Three o’clock in the morning in my neighborhood was when the rats came out, and the mere threat of one of those monsters darting out from sidewalk garbage was enough to make me stand in the middle of the empty street. The storefronts were mostly unlit, save for a few randomly glowing windows. A speeding taxi quickly came to a screeching halt to let me in. We took a roller-coaster ride down the FDR Drive, under bridges and through tunnels, the concr
ete walls rushing at me as shadows of the metropolis reflected off the dashboard like colonies on an agar plate. In the distance you could see the high-rises on Roosevelt Island dotted with lights, like a yellow pox, and beyond them the Brooklyn Bridge and the smokestacks of the Lower East Side. In my mind, I went through the different ultrasound views I’d have to show Dr. Abramson the following morning. Did I remember how to adjust the frequency filters and sweep speed? Abramson, the echo chief, could be tough. His merciless interrogation at an early-morning conference had already made a first-year fellow faint and drop to the floor.

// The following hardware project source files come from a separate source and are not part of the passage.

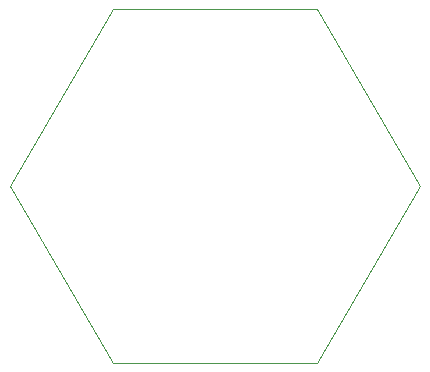
<source format=gbr>
%TF.GenerationSoftware,Altium Limited,Altium Designer,25.8.1 (18)*%
G04 Layer_Color=0*
%FSLAX45Y45*%
%MOMM*%
%TF.SameCoordinates,D209C50B-13B8-4165-AD63-5D07F8741E93*%
%TF.FilePolarity,Positive*%
%TF.FileFunction,Profile,NP*%
%TF.Part,Single*%
G01*
G75*
%TA.AperFunction,Profile*%
%ADD66C,0.02540*%
D66*
X-865988Y-1499997D02*
X865988D01*
X1732001Y0D01*
X865988Y1499997D01*
X-865988D01*
X-1732001Y0D01*
X-865988Y-1499997D01*
%TF.MD5,dcc89e2653f6ead217d33b4170b9a554*%
M02*

</source>
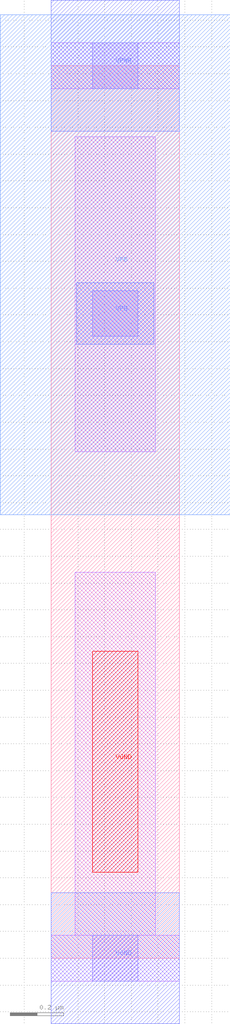
<source format=lef>
# Copyright 2020 The SkyWater PDK Authors
#
# Licensed under the Apache License, Version 2.0 (the "License");
# you may not use this file except in compliance with the License.
# You may obtain a copy of the License at
#
#     https://www.apache.org/licenses/LICENSE-2.0
#
# Unless required by applicable law or agreed to in writing, software
# distributed under the License is distributed on an "AS IS" BASIS,
# WITHOUT WARRANTIES OR CONDITIONS OF ANY KIND, either express or implied.
# See the License for the specific language governing permissions and
# limitations under the License.
#
# SPDX-License-Identifier: Apache-2.0

VERSION 5.7 ;
  NOWIREEXTENSIONATPIN ON ;
  DIVIDERCHAR "/" ;
  BUSBITCHARS "[]" ;
MACRO sky130_fd_sc_lp__tapvgnd2_1
  CLASS CORE WELLTAP ;
  FOREIGN sky130_fd_sc_lp__tapvgnd2_1 ;
  ORIGIN  0.000000  0.000000 ;
  SIZE  0.480000 BY  3.330000 ;
  SYMMETRY X Y R90 ;
  SITE unit ;
  PIN VGND
    DIRECTION INOUT ;
    USE GROUND ;
    PORT
      LAYER met1 ;
        RECT 0.000000 -0.245000 0.480000 0.245000 ;
      LAYER pwell ;
        RECT 0.155000 0.320000 0.325000 1.145000 ;
    END
  END VGND
  PIN VPB
    DIRECTION INOUT ;
    USE POWER ;
    PORT
      LAYER met1 ;
        RECT 0.095000 2.290000 0.385000 2.520000 ;
      LAYER nwell ;
        RECT -0.190000 1.655000 0.670000 3.520000 ;
    END
  END VPB
  PIN VPWR
    DIRECTION INOUT ;
    USE POWER ;
    PORT
      LAYER met1 ;
        RECT 0.000000 3.085000 0.480000 3.575000 ;
    END
  END VPWR
  OBS
    LAYER li1 ;
      RECT 0.000000 -0.085000 0.480000 0.085000 ;
      RECT 0.000000  3.245000 0.480000 3.415000 ;
      RECT 0.090000  0.085000 0.390000 1.440000 ;
      RECT 0.090000  1.890000 0.390000 3.065000 ;
    LAYER mcon ;
      RECT 0.155000 -0.085000 0.325000 0.085000 ;
      RECT 0.155000  2.320000 0.325000 2.490000 ;
      RECT 0.155000  3.245000 0.325000 3.415000 ;
  END
END sky130_fd_sc_lp__tapvgnd2_1
END LIBRARY

</source>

The driver let me off in the lot behind Bellevue. Here the rats were even bigger, moving almost randomly, like leaves propelled by gusts of wind. The hospital rose up to the cloudless sky like some sort of gothic hotel. Looking up at the building, I could only imagine what life-or-death drama was awaiting me. At the entrance, young hipsters with black leather jackets and lip rings were sprawled on the sidewalk. In the lobby, the air was stale, slightly smoky. I quickly flashed my ID badge to the burly security guard. Then I jogged over to the echo lab on the second floor to grab a bottle of Aquasonic gel and the bulky Siemens machine, which I steered down narrow desolate corridors to the surgical intensive care unit.